MICHEL MARTIN, HOST:

People released from prison often struggle to find jobs. A nonprofit in Syracuse, N.Y., is looking to change that by training formerly incarcerated people to become line cooks. Here's Ava Pukatch of member station WRVO.

UNIDENTIFIED PERSON: Coming down hot.

AVA PUKATCH, BYLINE: A Syracuse test kitchen is bustling as Chef Joseph Bilecki is teaching the kitchen brigade the essentials of grilling. Today's lesson - pork chops. A message on the whiteboard of the kitchen reads, I am not now that I once was. Bilecki says it's kind of like the mission statement of the Center for Community Alternatives program.

JOSEPH BILECKI: The food service industry doesn't really care what you did. They care that you show up, you show up on time and you do your job. That's what matters.

PUKATCH: And Bilecki says a lot of people don't realize how easy cooking can be. Once they learn some of the basic techniques, things start to come together.
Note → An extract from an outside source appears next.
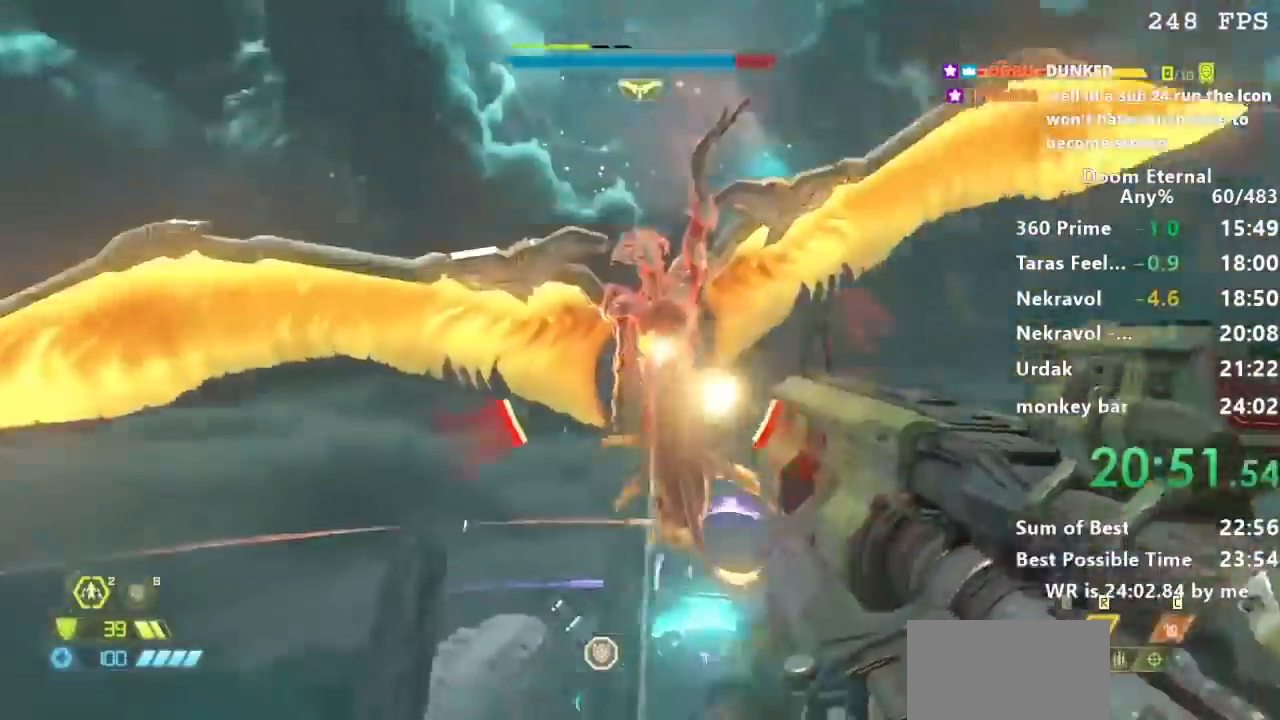
{"keys": ["w"], "events": []}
The food tastes good, and he watches the formerly incarcerated people stand a little taller in his kitchen. Now he has them hooked.

BILECKI: I'm just going to get that so it's straight across there.
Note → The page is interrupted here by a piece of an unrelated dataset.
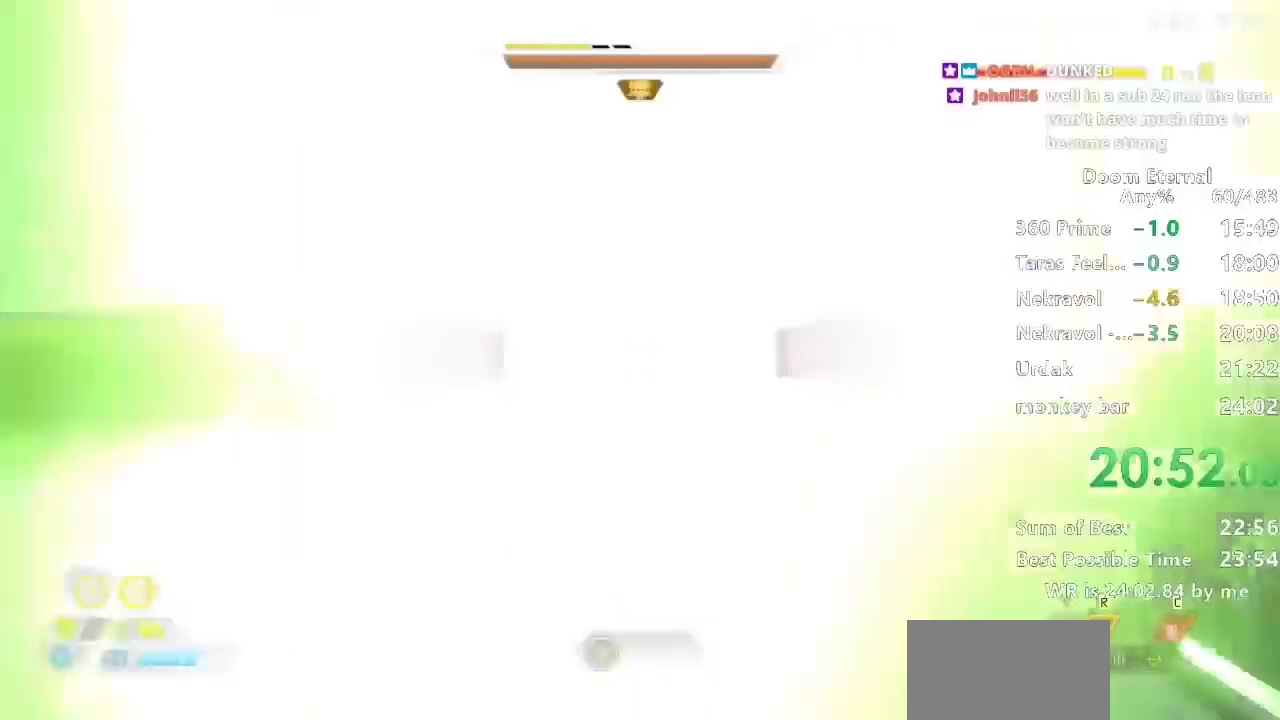
{"keys": [], "events": [[367, "e", "down"], [434, "e", "up"], [434, "w", "up"]]}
PUKATCH: In the very first lesson, they made chicken alfredo. Larenz Coker-Hawkins was amazed at how much flavor they got from just a few ingredients.

LARENZ COKER-HAWKINS: All we used was pepper. That's it - a pinch of pepper, no other seasonings. And it tasted amazing. And it just, like, kind of blew my mind. I'm like, if I could do that with just that, I could do a whole lot.

PUKATCH: As Regina Brunelli roasts carrot strips in the oven, she dreams of going to culinary school and eventually opening her own diner.

REGINA BRUNELLI: It's Margie's Cup. It's after my grandmother.

PUKATCH: She says the kitchen has an understanding.

BRUNELLI: These are people that already have a past, so not judgy people, kind of been through some of the similar - same things, you know what I mean? And we understand each other, and we know we're not here to judge each other on our past, but help each other build a future.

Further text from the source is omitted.